**Stored data entries:**
:::::

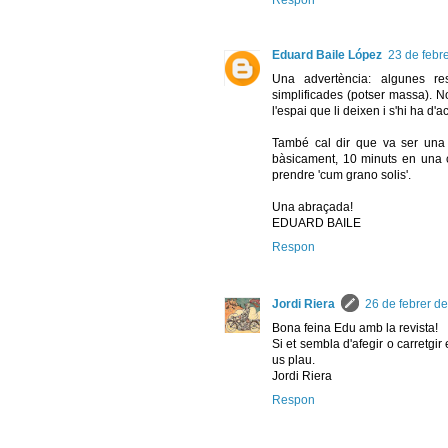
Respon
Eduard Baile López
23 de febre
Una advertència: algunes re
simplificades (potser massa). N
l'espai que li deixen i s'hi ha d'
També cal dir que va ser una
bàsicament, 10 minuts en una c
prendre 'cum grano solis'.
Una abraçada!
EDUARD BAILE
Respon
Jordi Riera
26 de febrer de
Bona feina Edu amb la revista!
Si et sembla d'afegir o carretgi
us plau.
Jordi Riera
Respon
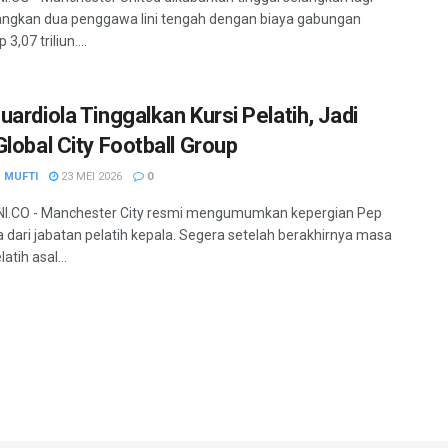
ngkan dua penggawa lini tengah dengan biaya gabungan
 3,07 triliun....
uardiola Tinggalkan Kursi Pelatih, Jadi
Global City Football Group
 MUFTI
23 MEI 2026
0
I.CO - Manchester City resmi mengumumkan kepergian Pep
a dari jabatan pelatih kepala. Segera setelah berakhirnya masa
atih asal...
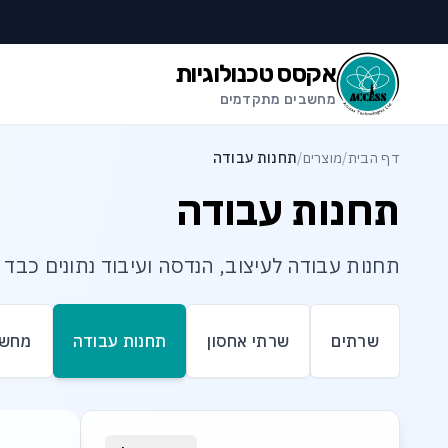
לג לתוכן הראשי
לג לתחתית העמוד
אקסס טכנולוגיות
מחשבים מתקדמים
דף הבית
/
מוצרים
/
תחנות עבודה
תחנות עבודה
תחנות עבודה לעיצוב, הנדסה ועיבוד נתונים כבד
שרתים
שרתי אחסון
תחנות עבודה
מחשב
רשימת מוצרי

:::::

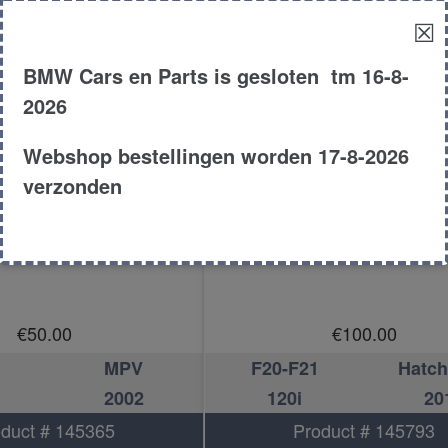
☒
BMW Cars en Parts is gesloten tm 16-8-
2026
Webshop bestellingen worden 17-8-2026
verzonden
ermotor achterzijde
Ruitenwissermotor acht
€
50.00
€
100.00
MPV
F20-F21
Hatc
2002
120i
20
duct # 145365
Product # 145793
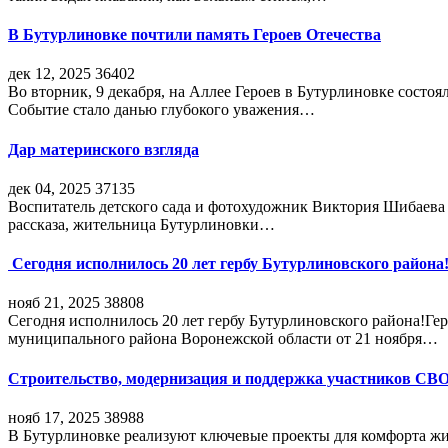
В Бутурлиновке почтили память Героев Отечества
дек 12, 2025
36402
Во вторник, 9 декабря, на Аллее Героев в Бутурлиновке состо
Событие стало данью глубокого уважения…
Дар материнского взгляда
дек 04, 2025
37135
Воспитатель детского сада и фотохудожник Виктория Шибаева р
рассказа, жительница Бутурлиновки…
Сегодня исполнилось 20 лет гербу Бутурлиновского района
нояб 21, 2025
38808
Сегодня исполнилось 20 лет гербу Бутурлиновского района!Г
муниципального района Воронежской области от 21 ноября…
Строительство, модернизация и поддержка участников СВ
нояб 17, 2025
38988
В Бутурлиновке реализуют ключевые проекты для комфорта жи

:::::

Copy the rows between the line containing "В Бутурлиновке почтили" and the line containing "Воспитатель детского сада", inclusive, reproducing each line without any change.

**ANSWER SPACE:**
В Бутурлиновке почтили память Героев Отечества
дек 12, 2025
36402
Во вторник, 9 декабря, на Аллее Героев в Бутурлиновке состо
Событие стало данью глубокого уважения…
Дар материнского взгляда
дек 04, 2025
37135
Воспитатель детского сада и фотохудожник Виктория Шибаева р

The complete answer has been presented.